Rekomendasi ini penting diterapkan pada daerah yang memang rendah angka partisipasi memilihnya agar anggaran besar yang digunakan untuk pilkada langsung tidak terbuang percuma. Kalau bisa, pemilihan legislatif yang tidak mendapatkan perhatian dari publik juga dilaksanakan berdasarkan seleksi uji kompetensi ini. Tujuannya juga sama yaitu efisiensi dan efektivitas dari penyelenggaraan pemilihan itu sendiri. Silfa anggaran yang diperoleh, nantinya dapat digunakan untuk pembiayaan program lain yang bermanfaat bagi masyarakat seperti program sosial, pemberdayaan, infrastruktur, pendidikan dan program lainnya. 

Pemerintah perlu mengambil langkah serius untuk menerapkan prinsip good governance berupa efisiensi agar setiap kebijakan yang dilaksanakan memiliki manfaat besar sesuai dengan anggaran yang dialokasikan. Permasalahan banyaknya anggaran yang terbuang pada setiap kebijakan harus segera diminimalisir agar kerugian negara tidak mengalami kenaikan. Suatu program atau kegiatan dikatakan efisien apabila mampu menghasilkan output dan outcome tertentu dengan input serendah-rendahnya atau menghasilkan outcome yang tinggi (Mahmudi, 2019). 

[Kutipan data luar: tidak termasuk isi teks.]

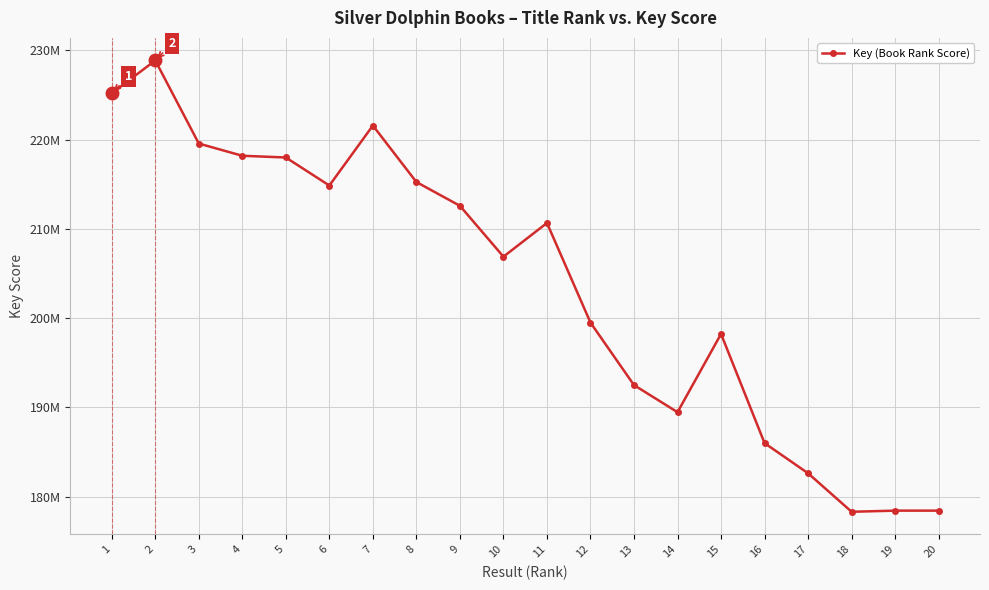

Which category has the lowest value across all series?

18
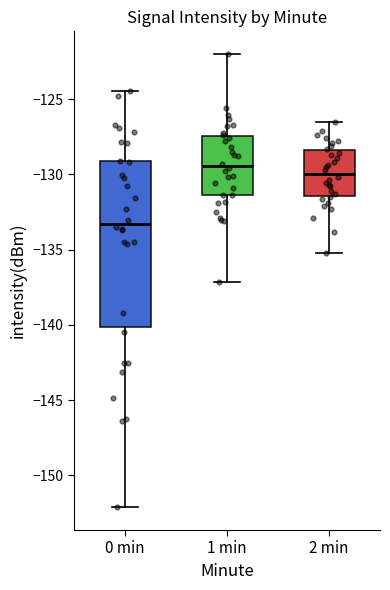

Which box has the highest median line?

1 min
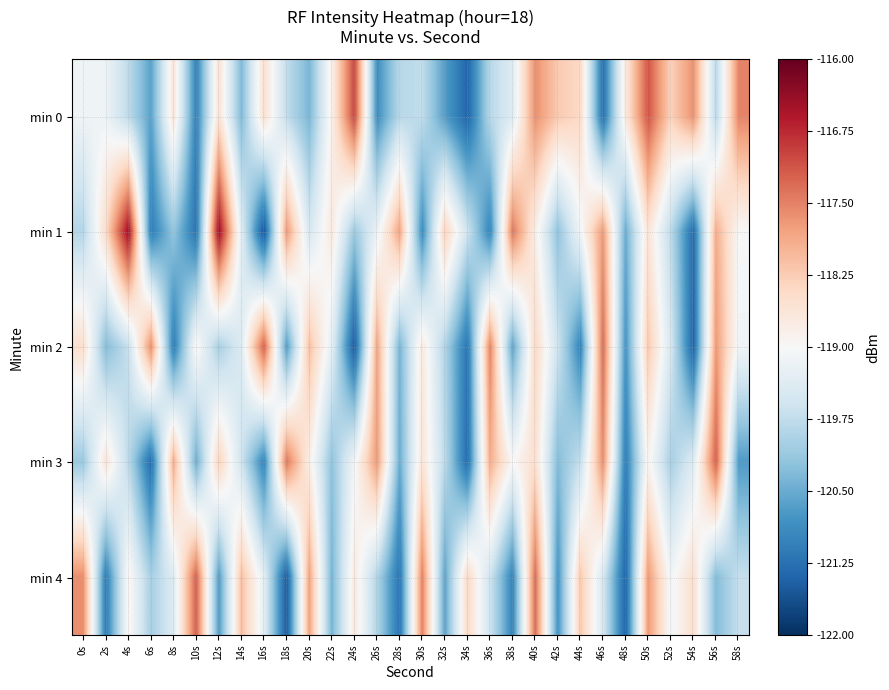

List the series in order of their peak value, lowest first.

min 2, min 3, min 4, min 0, min 1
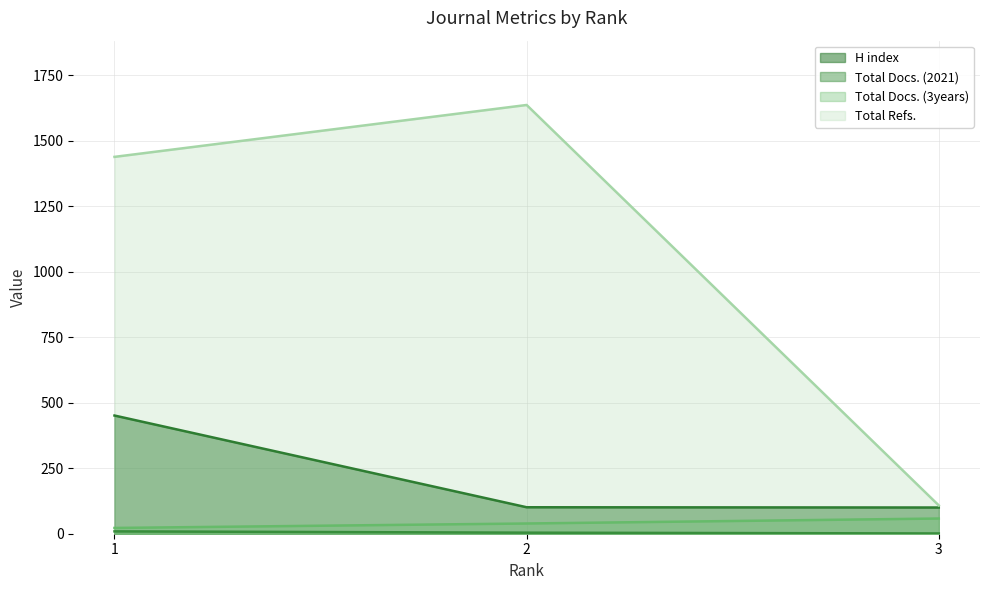

List the labels in order of Total Docs. (2021) value, smallest first.

3, 2, 1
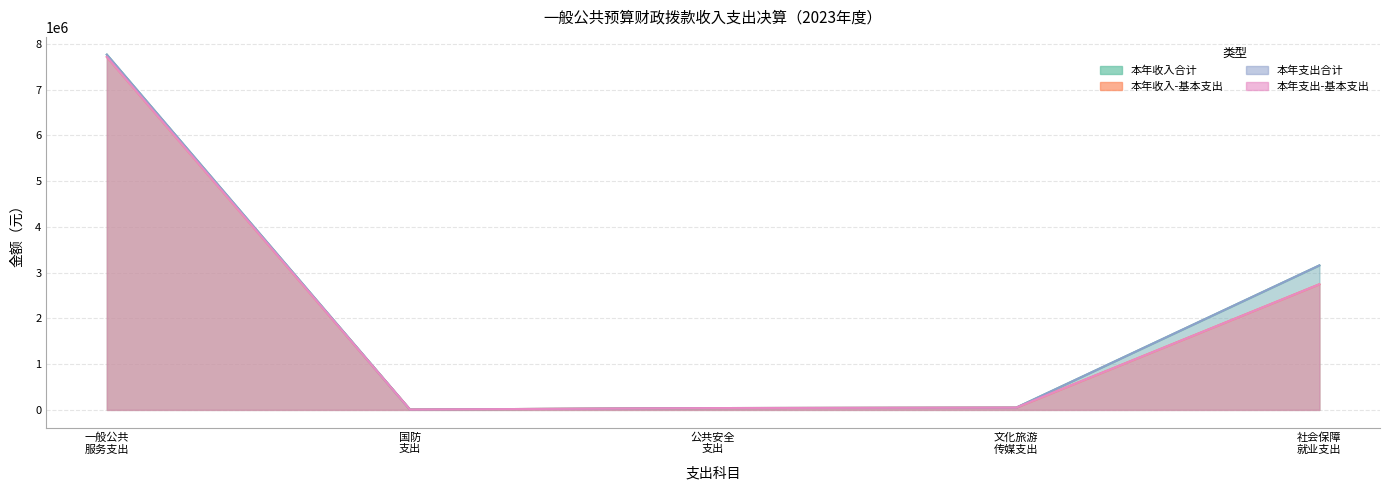

What is the difference between the maximum and second lowest values in the col_8 series?

7716281.9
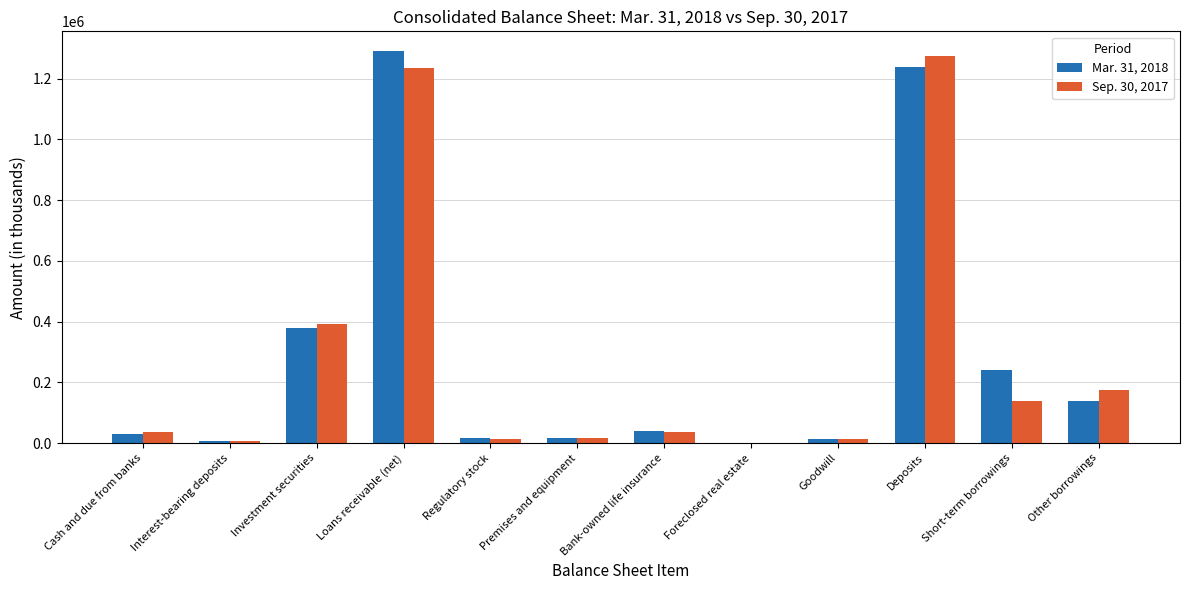

What are all the series names shown in the legend?

Mar. 31, 2018, Sep. 30, 2017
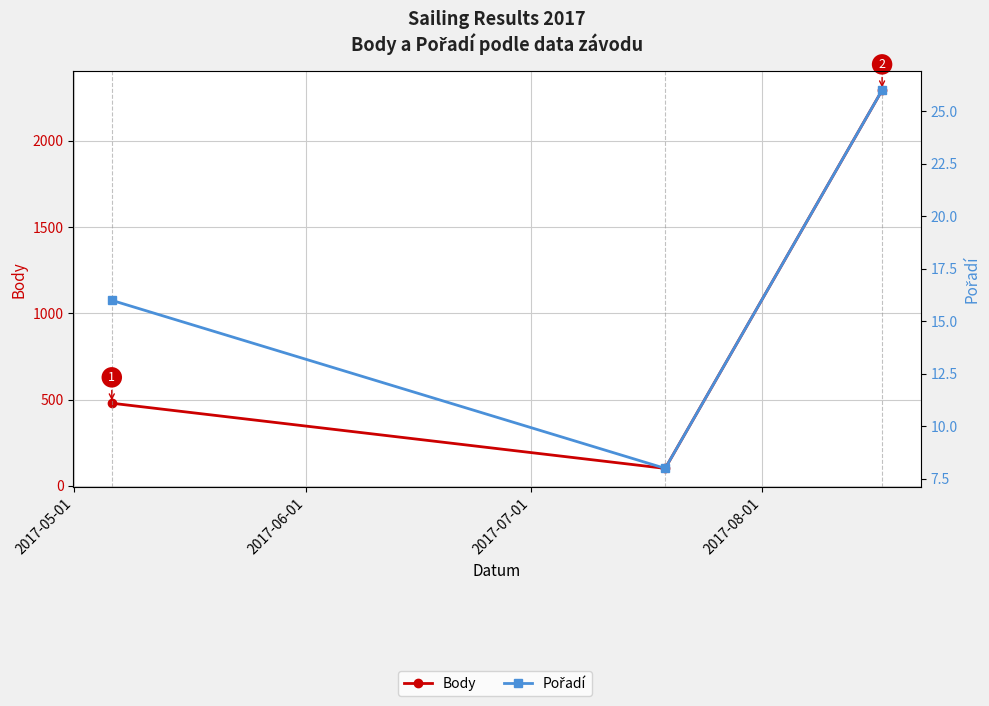

What is the difference between the Body values at 2017-07-01 and 2017-05-01?

1815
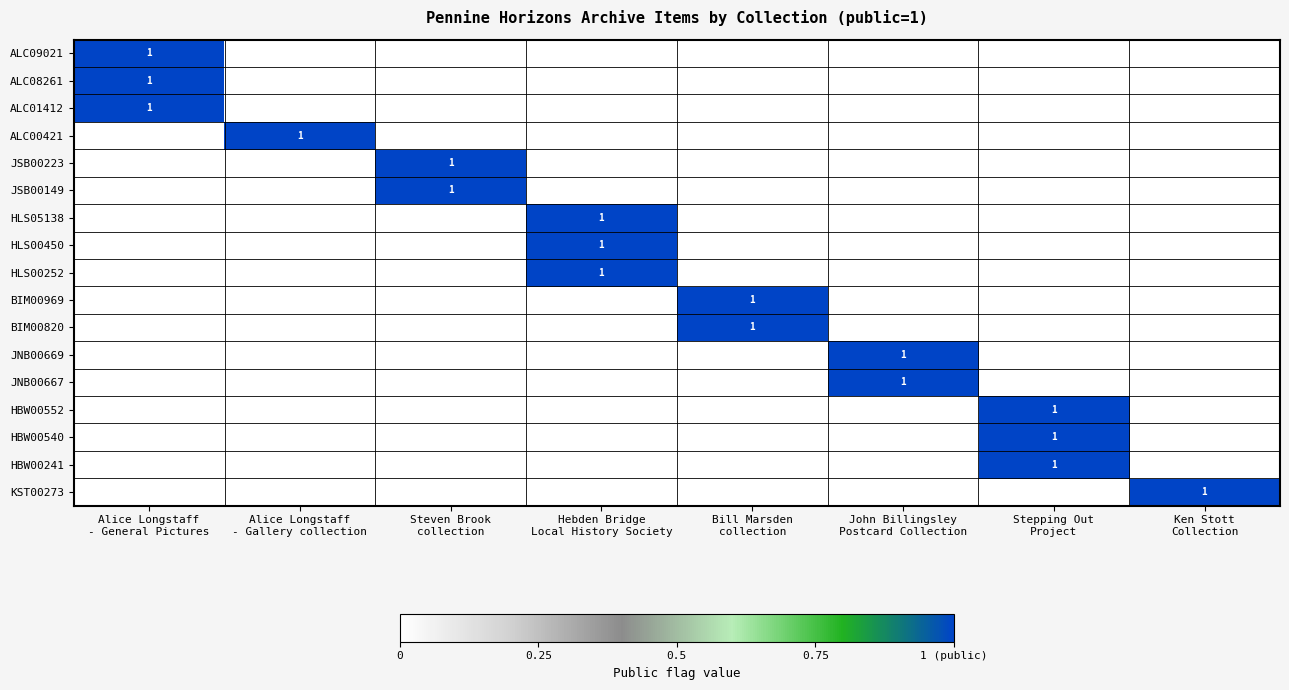

At which label does JSB00149 reach its minimum?

Alice Longstaff - General Pictures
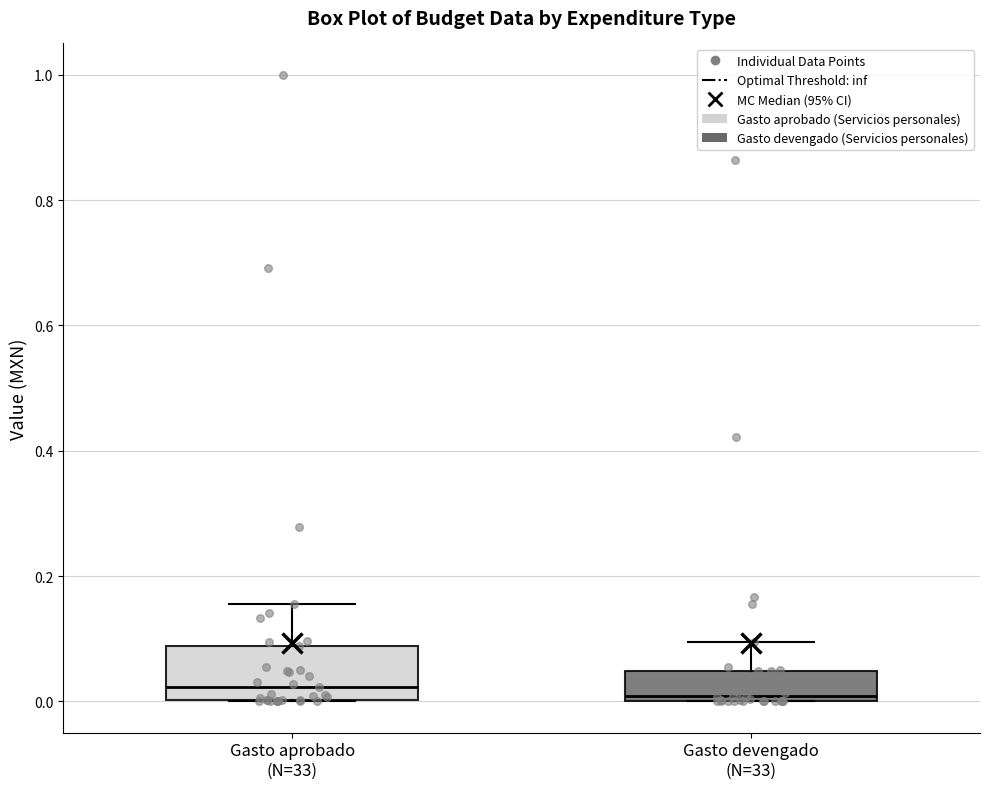

Where does the upper whisker of the box for Gasto devengado (N=33) end on the y-axis? The values are not printed on the chart, so give them approximately, as read against the axis.

0.10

Kondisi ini sangat bertolak pada pelaksanaan pilkada pada daerah yang angka partisipasi pemilihnya sangat rendah. Penting sejatinya bagi para pemangku kebijakan mempertimbangkan rekomendasi pemilihan kepala daerah dengan mekanisme uji kompetensi yang pelaksanaanya dapat diterapkan pada daerah yang rendah angka partisipasi pemilihnya.